**Tasks to complete:**
[1] In the curved space-time summary, how do the known bounds for Lorentzian embeddings compare with those for Riemannian embeddings?
[2] Render this sentence from the curved space-time summary in Spanish: "Another participant asserts that in general relativity, the extra dimensions do not have any meaning, as Einstein's equations relate the metric and stress-energy tensor solely within space-time."
[3] Pick up the curved space-time summary after its final point and keep writing.

**Given passage:**
--------------------------------------------------

The discussion revolves around the nature of curved space-time in general relativity (GTR) and its representation through pseudo-Riemannian manifolds. Participants explore the implications of embedding theorems, particularly regarding the potential physical meaning of extra dimensions in embedding spaces and the differences between Riemannian and Lorentzian embeddings.

Discussion Character

  • Exploratory
  • Technical explanation
  • Debate/contested

Main Points Raised

  • One participant questions whether the extra dimensions in the embedding space of a curved space-time manifold could have any physical meaning or if they could represent "virtual" processes.
  • Another participant asserts that in general relativity, the extra dimensions do not have any meaning, as Einstein's equations relate the metric and stress-energy tensor solely within space-time.
  • A later reply introduces the idea of duality between mathematical objects in the manifold and those in the embedding space, suggesting that while no established theory exists, it could be a useful mathematical tool.
  • Another participant notes that embedding theorems for Lorentzian manifolds differ significantly from those for Riemannian manifolds, emphasizing that known bounds for Lorentzian embeddings are much worse.

--------------------------------------------------

Source data
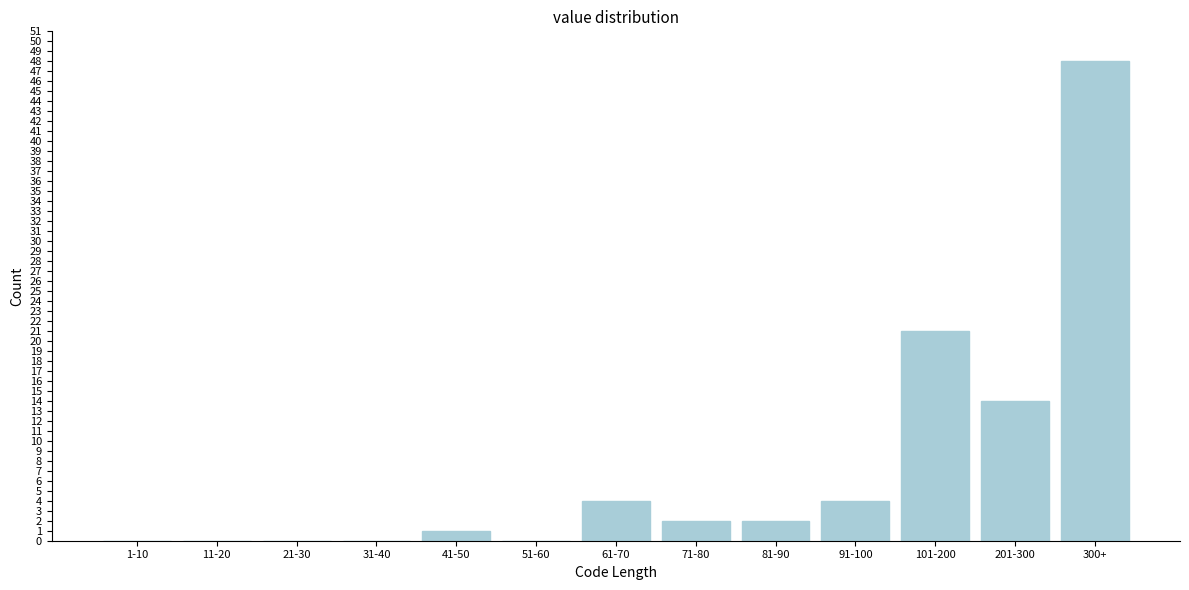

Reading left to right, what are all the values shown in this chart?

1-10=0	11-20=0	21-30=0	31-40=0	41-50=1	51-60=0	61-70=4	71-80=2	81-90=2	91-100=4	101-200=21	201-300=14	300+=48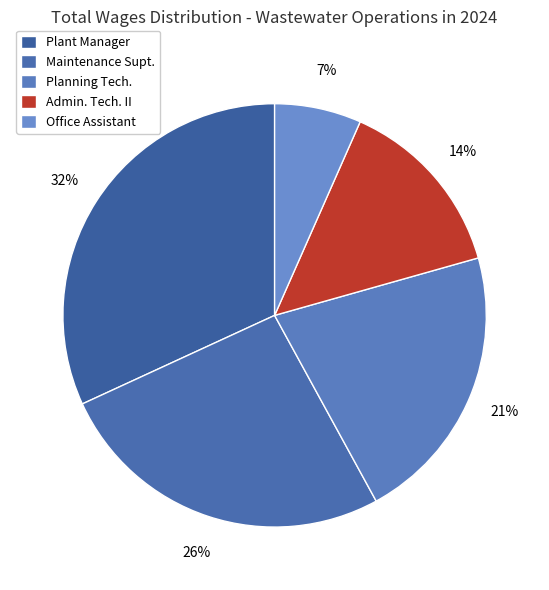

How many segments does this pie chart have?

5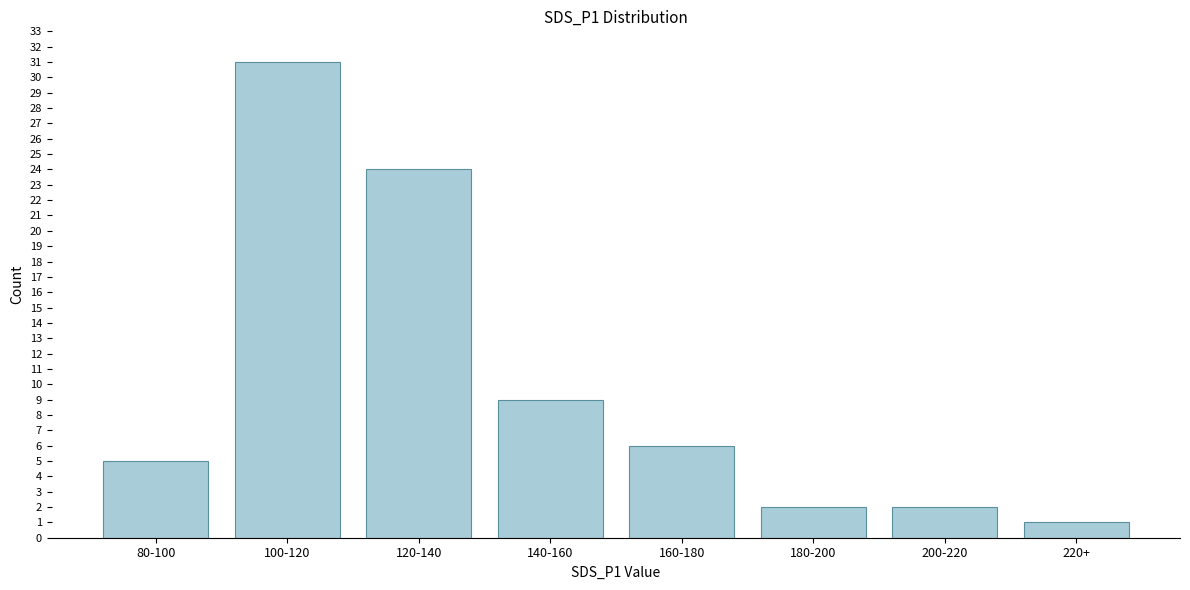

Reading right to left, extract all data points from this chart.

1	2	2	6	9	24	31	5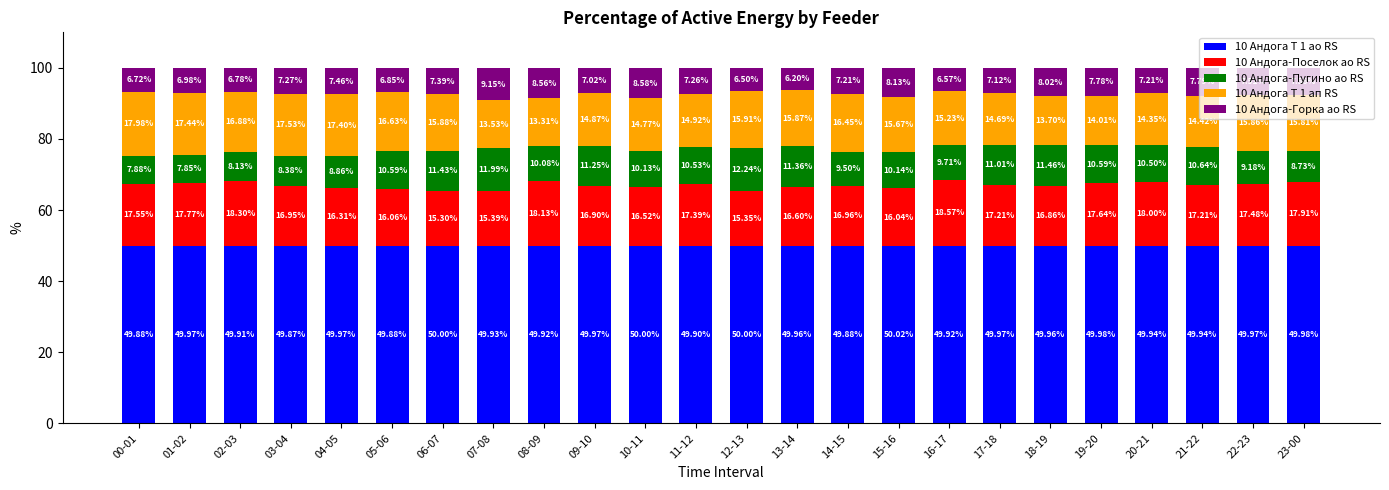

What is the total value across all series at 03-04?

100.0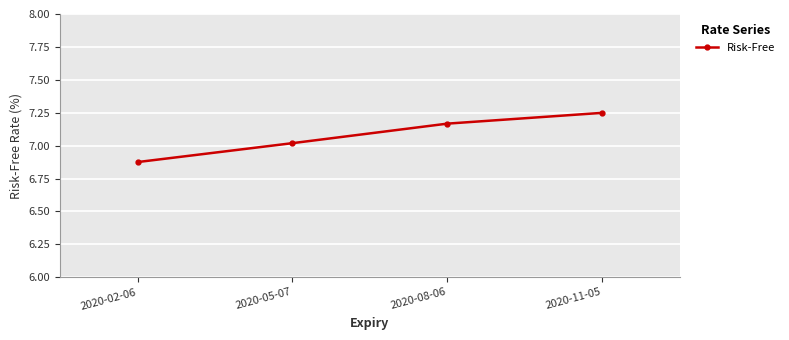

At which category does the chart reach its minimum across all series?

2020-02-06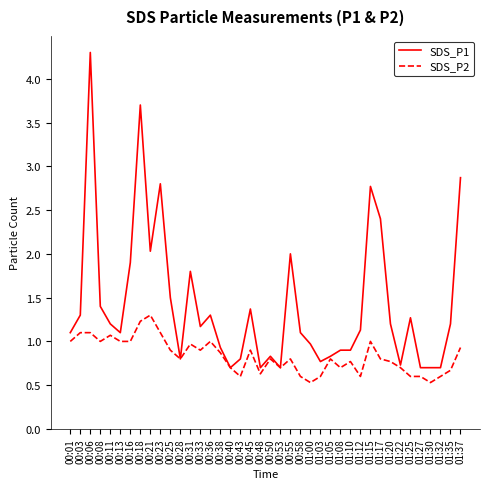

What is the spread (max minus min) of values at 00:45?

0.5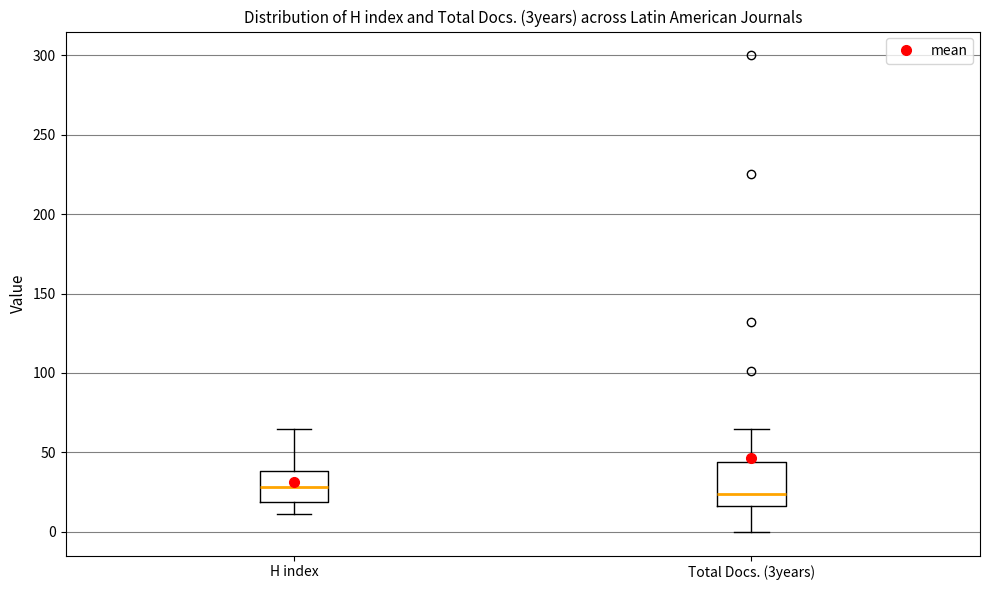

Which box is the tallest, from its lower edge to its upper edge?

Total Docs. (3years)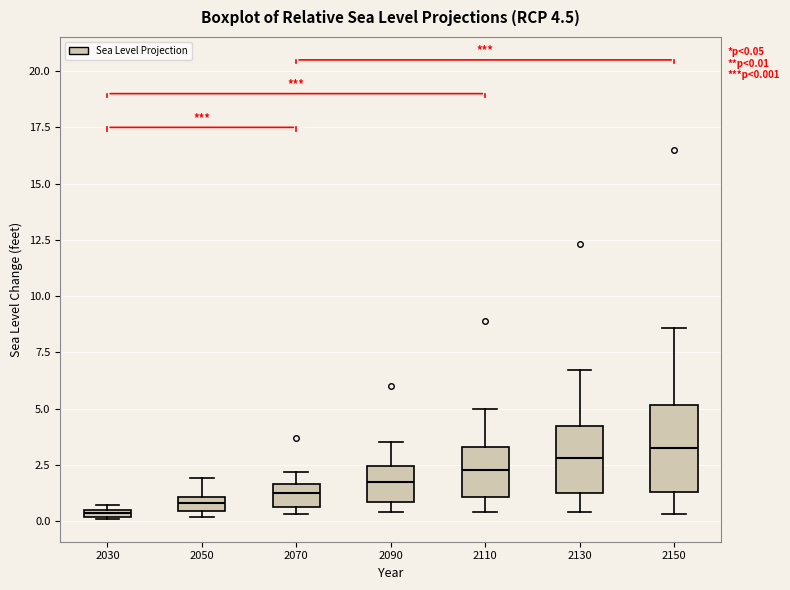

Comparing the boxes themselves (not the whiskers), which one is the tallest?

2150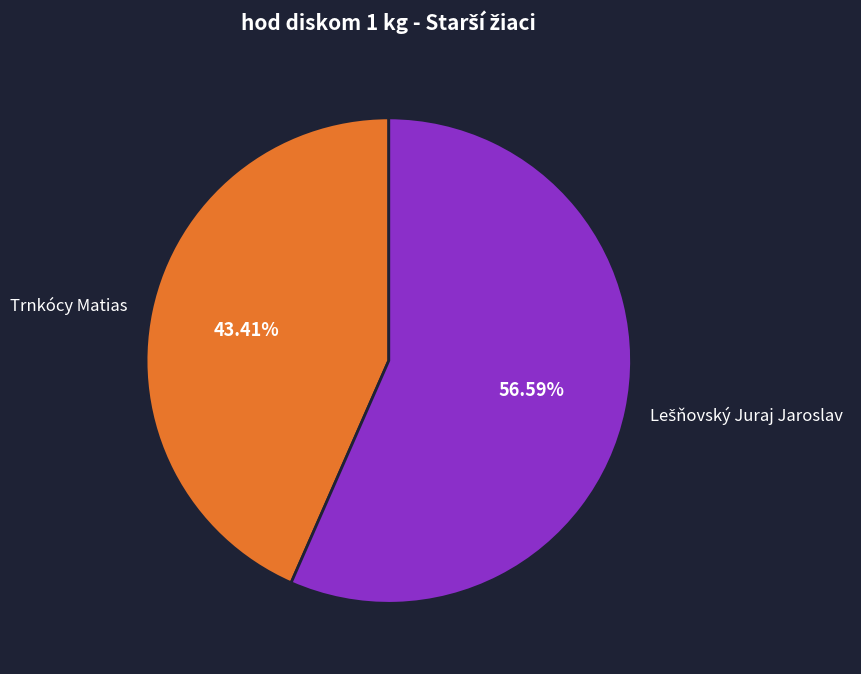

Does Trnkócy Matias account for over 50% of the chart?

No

--------------------------------------------------

**Exercise answers:**
[1] They are much worse.

[2] Otro participante afirma que, en la relatividad general, las dimensiones adicionales no tienen ningún significado, ya que las ecuaciones de Einstein relacionan la métrica y el tensor de energía-impulso únicamente dentro del espacio-tiempo.

[3]
  • It is mentioned that higher-dimensional manifolds with special properties can sometimes be represented as lower-dimensional manifolds with abstract coordinates, which may simplify certain criteria.

Areas of Agreement / Disagreement

Participants express differing views on the physical meaning of extra dimensions in embedding spaces, with some asserting a lack of meaning in general relativity while others propose the potential for mathematical dualities. The discussion remains unresolved regarding the implications of these embedding theorems.

Contextual Notes

Participants highlight the limitations in understanding Lorentzian embeddings compared to Riemannian embeddings, noting that existing literature may not adequately cover the complexities involved.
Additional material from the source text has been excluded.